[Extract]
The second chapter of the project that looks into the politics and mechanics of gig-labour and tech-platforms, through the lens of food delivery riders

Anatomy of a Delivery The second chapter of the project that looks into the politics and mechanics of gig-labour and tech-platforms, through the lens of food delivery riders

The simple tap on the screen of your smartphone, the notification of the order withdrawn by the rider and finally the delivery. A process that is now familiar to those who live in cities and that the pandemic has institutionalized but which hides a series of data movements, algorithms and human beings that are slowly changing many aspects - aesthetic and cultural - of contemporary society. The short "Riders not Heroes: Anatomy of a Delivery" - by the interdisciplinary study 2050+ in collaboration with -orama - dissects the multiple realities that collide throughout the duration of a food delivery: a complex system where bodily, chemical, and synthetic regimes are entangled in a short time frame, collapsing the acts of ordering and delivering. Two apparently frictionless gestures mark the extremes of a hidden anatomy, mirrored in the social separation and yet shared condition between customers and riders. Both are precarious, exhausted bodies. Both are cogs in the greater delivery industry. 

 The documentary is the second episode of the "Riders Not Heroes" series which aims to analyze social changes across the food delivery sector. In an interview with nss magazine on the occasion of the digital cover dedicated to the city of Milan, 2050+ had underlined "the gradual loss of the possibility of relating to the unexpected, to the unknown. For some months now, there have been fewer opportunities and less space for improvisation and for random encounters. If "social distancing" seems inevitable for our post-pandemic condition, safe spaces that allow "social rapprochement" remain crucial. "The pandemic has changed the consumer perception with food delivery, it has become one of the few links with pleasure, with a little luxury to escape the routine, it was an act that brought with it a thread of risk and transgression. This new narrative has buried many of the problematic aspects of the sector (such as the taxes not paid by the platforms and the rights of the riders) which however remain dormant in the practical act of delivery, when the process passes from to The algorithms for the physical encounter between two actors who occupy different spaces and functions in society and yet contribute - like gears - to the same great mechanism.

 

The short film, together with the opening episode Riders Not Heroes, is currently on view at the Canadian Centre for Architecture (CCA) as part of the exhibition A Section of Now, on view through 1 May 2022.
[/Extract]
Exercise 1: In the extract on food delivery riders, rewrite the passage from "The short film, together" up to and including "1 May 2022.", changing "short film" to "documentary".
Exercise 2:
Answer these questions using the extract on food delivery riders:
(a) Which interdisciplinary study made the short "Riders not Heroes: Anatomy of a Delivery"?
(b) To which city was the nss magazine digital cover dedicated?
(c) Through what date is the exhibition A Section of Now on view?
[Data for analysis]
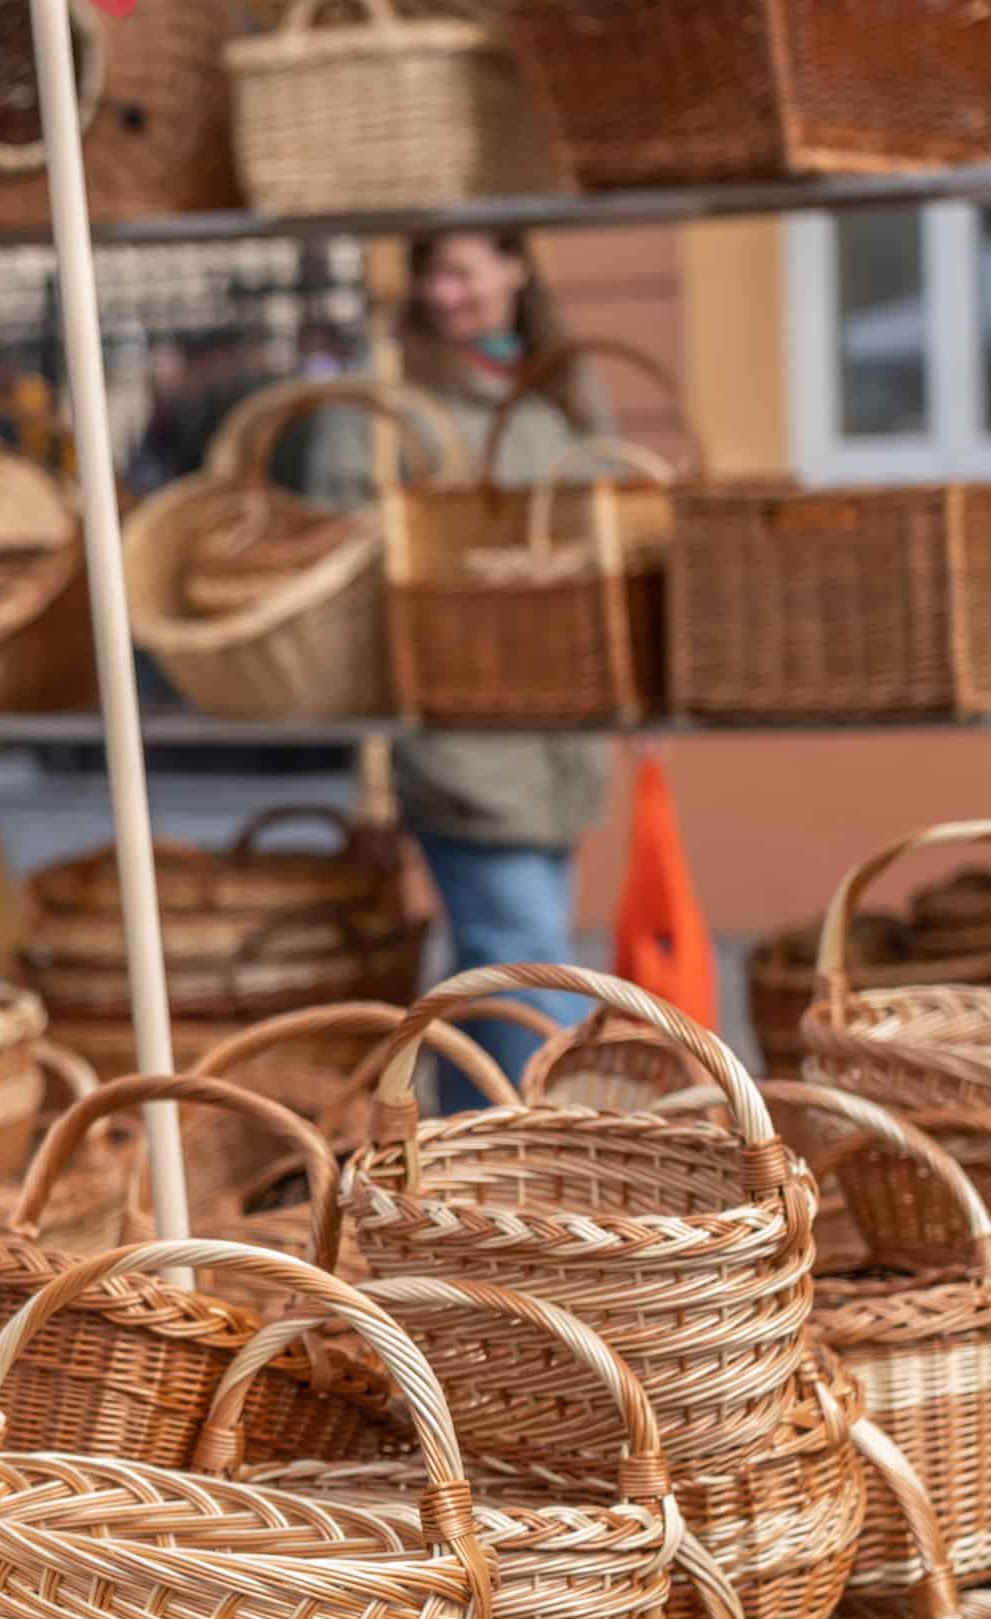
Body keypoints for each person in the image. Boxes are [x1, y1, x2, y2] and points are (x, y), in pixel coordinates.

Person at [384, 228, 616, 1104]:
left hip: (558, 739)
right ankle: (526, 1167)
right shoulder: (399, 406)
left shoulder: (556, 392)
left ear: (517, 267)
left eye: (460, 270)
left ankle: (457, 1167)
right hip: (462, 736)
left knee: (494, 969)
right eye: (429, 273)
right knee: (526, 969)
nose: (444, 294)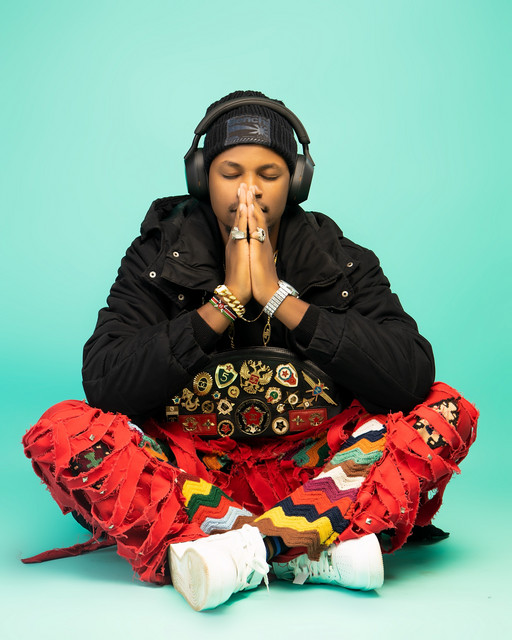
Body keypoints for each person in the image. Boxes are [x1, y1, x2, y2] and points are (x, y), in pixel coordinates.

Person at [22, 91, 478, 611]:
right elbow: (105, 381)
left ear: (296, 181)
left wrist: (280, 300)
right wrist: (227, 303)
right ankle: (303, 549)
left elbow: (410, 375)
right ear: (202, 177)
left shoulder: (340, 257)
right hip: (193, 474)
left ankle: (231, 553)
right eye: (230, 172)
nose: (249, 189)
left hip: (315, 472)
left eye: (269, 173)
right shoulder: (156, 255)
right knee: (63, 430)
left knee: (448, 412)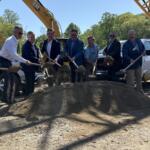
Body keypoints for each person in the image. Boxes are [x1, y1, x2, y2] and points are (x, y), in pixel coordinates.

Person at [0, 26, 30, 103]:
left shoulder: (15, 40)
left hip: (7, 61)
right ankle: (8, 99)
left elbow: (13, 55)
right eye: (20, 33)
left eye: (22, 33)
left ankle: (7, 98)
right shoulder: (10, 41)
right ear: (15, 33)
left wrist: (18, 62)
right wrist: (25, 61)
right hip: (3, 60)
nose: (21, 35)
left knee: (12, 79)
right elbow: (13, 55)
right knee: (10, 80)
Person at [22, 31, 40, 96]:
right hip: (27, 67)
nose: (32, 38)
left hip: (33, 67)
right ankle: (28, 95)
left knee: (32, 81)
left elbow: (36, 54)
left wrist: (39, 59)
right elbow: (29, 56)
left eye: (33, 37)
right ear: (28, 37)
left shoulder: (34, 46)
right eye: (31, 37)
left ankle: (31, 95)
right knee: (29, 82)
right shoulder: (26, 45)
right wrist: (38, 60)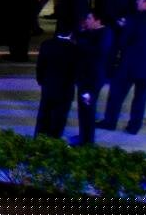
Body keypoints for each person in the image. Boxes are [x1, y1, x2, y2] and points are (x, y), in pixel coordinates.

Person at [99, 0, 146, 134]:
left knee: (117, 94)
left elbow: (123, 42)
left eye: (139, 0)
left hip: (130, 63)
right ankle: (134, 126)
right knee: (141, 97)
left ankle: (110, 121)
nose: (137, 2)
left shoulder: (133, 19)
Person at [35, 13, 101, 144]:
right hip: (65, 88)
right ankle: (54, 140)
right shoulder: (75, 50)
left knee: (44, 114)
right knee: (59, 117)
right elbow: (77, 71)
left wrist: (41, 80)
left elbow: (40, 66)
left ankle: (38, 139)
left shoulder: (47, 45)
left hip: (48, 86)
[/Data for analysis]
Task solution 1:
The documentary, together with the opening episode Riders Not Heroes, is currently on view at the Canadian Centre for Architecture (CCA) as part of the exhibition A Section of Now, on view through 1 May 2022.

Task solution 2:
(a) 2050+, in collaboration with -orama.
(b) Milan.
(c) 1 May 2022.